From Canada.com, via Brian Ferguson, is an article about how a researcher at the University of Alberta had his funding cut off and then was terminated because people did not like the topic of his research: the substitutability between smokeless and regular tobacco. His story helps explain one of the reasons I am a paid-up lifetime member of SAFS (The Society for Academic Freedom and Scholarship).
If you planned to attend the Conference on Academic Freedom and Research Integrity on Monday at Edmonton's Shaw Convention Centre, take note: It has been cancelled. The reason? Several academics, apparently, did not approve of the subject matter.Even if I disagree with some scholars (e.g. most socionomologists), I staunchly believe that universities, of all places, are where we should thresh out controversial ideas. To avoid groupthink, it is imperative that academic freedom be defended in such instances.
The forum was organized by Carl Phillips, a University of Alberta professor with a deeply personal interest in the issue. That's because he studies something many of his colleagues hate: tobacco - specifically, the health benefits of smokers switching to smokeless tobacco. And he's suffering for it.
In June, his faculty voted to cut off his industry research funding, though the university long ago cleared the funding as ethically clean. Shortly after, Prof. Phillips says he received a letter. Since he no longer had funding, his department said, he was being terminated.

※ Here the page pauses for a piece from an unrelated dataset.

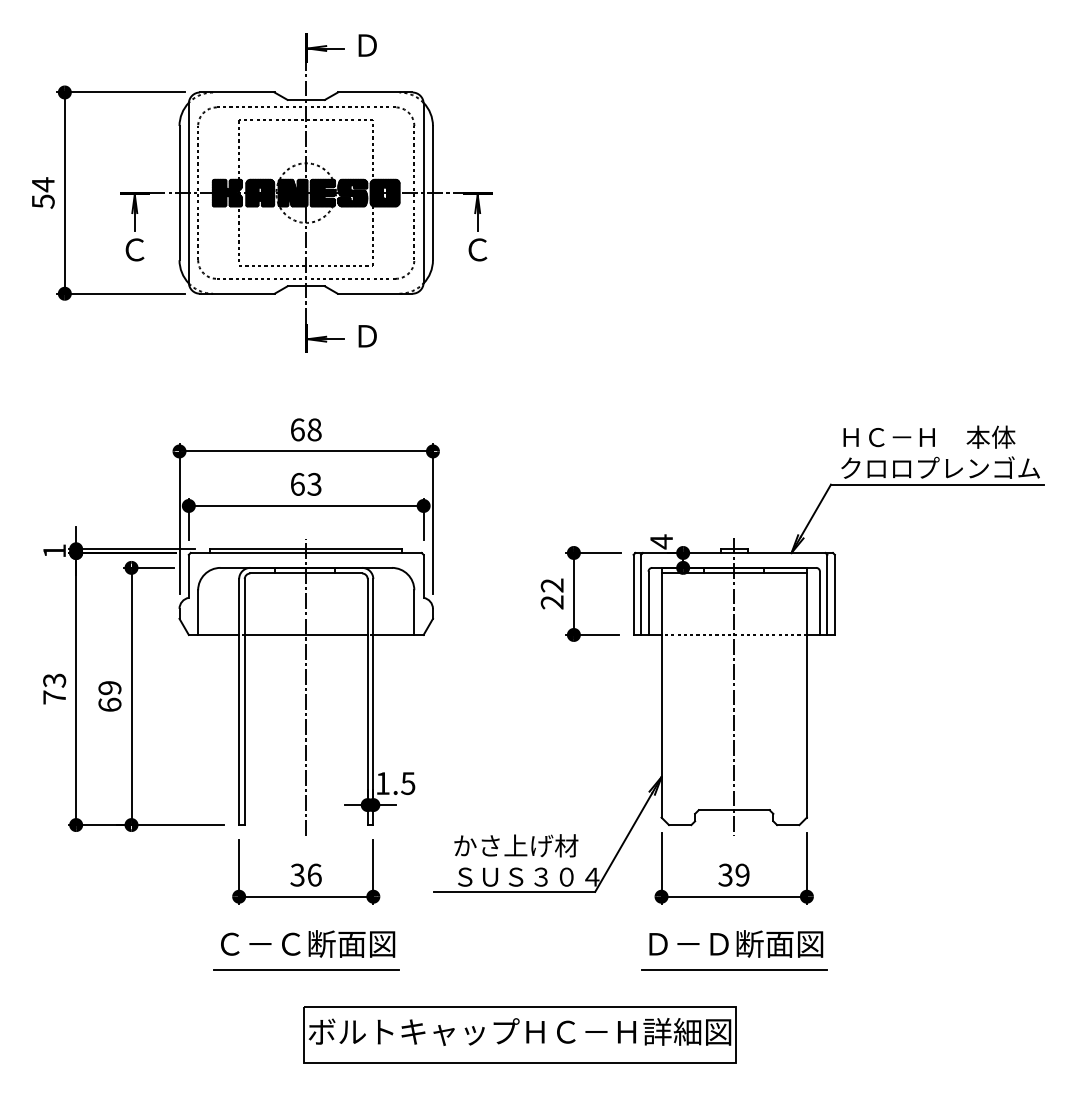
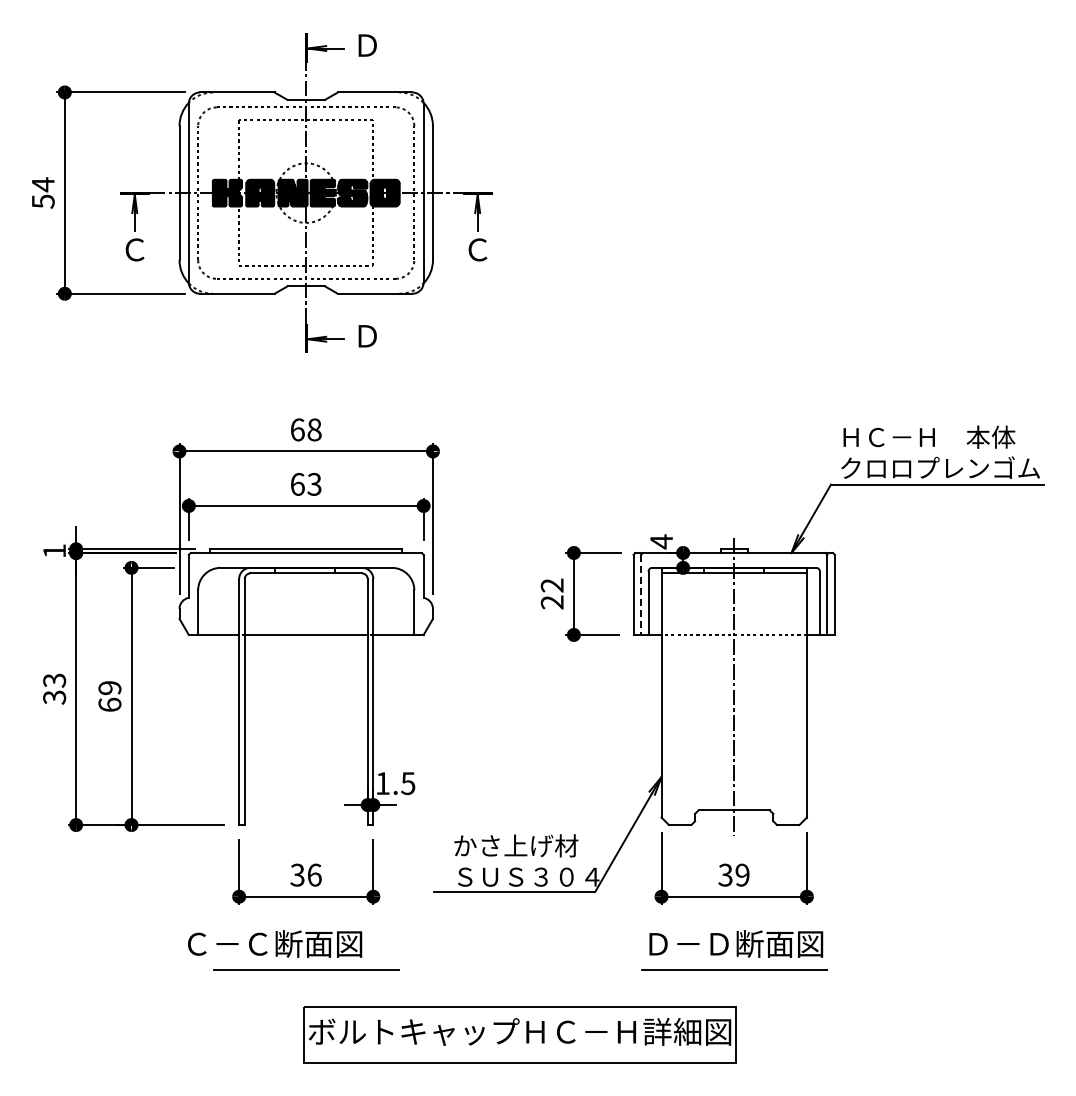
line at (641, 595): solid -> dashed
line at (306, 687): present -> none
text at (54, 697): 73 -> 33
text at (308, 943) position: (308, 943) -> (275, 943)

"Despite the fact there was no actual evidence the money was running out," he says, noting that the vote was unofficial and probably non-binding without administration's consent. "Not to mention there are all kinds of other sources I could have gotten money from."
Since then, the Harvard PhD says he's been subject to repeated and intrusive audits, been charged by colleagues with ethical violations and has had research projects cancelled for what he says are the flimsiest of excuses. "Even with Holocaust deniers, or when someone says the Taliban are wonderful, even in those cases, they get the sufficient respect that somebody stands up and points out that these people don't know what they're talking about. But nobody's ever said I'm wrong. Nobody has actually challenged the premise of my research. They basically just tried to shut the whole thing down without having to address the substance of it."
So, he and a handful of sympathetic colleagues arranged to air the issue of exactly how much freedom scientists have on campus these days. The conference would feature several professors who had faced similar problems. And it was planned for the Edmonton conference centre, at the same time and just down the hall from an international anti-tobacco conference "so that we could have sessions where we invited people from that conference over to make case for their attempts to suppress academic freedom," Prof. Phillips explains. But organizers of the National Conference on Tobacco or Health, he says, threatened to break their contract with the centre after they caught wind of his plan.
"The conference facility came to me and begged us to let them out of their contract because they were being put in the middle and they were convinced that this obviously much larger, much richer conference was going to pull out if they hosted us." Since not having the anti-tobacco attendees nearby defeated the purpose anyway, Prof. Phillips regretfully obliged.
Stifling tobacco research may not be something that most Canadians would get worked up about. But it is of a piece with a broader suffocation of university research or discussion of things considered politically incorrect, argues Peter Suedfeld, a psychology professor at the University of British Columbia.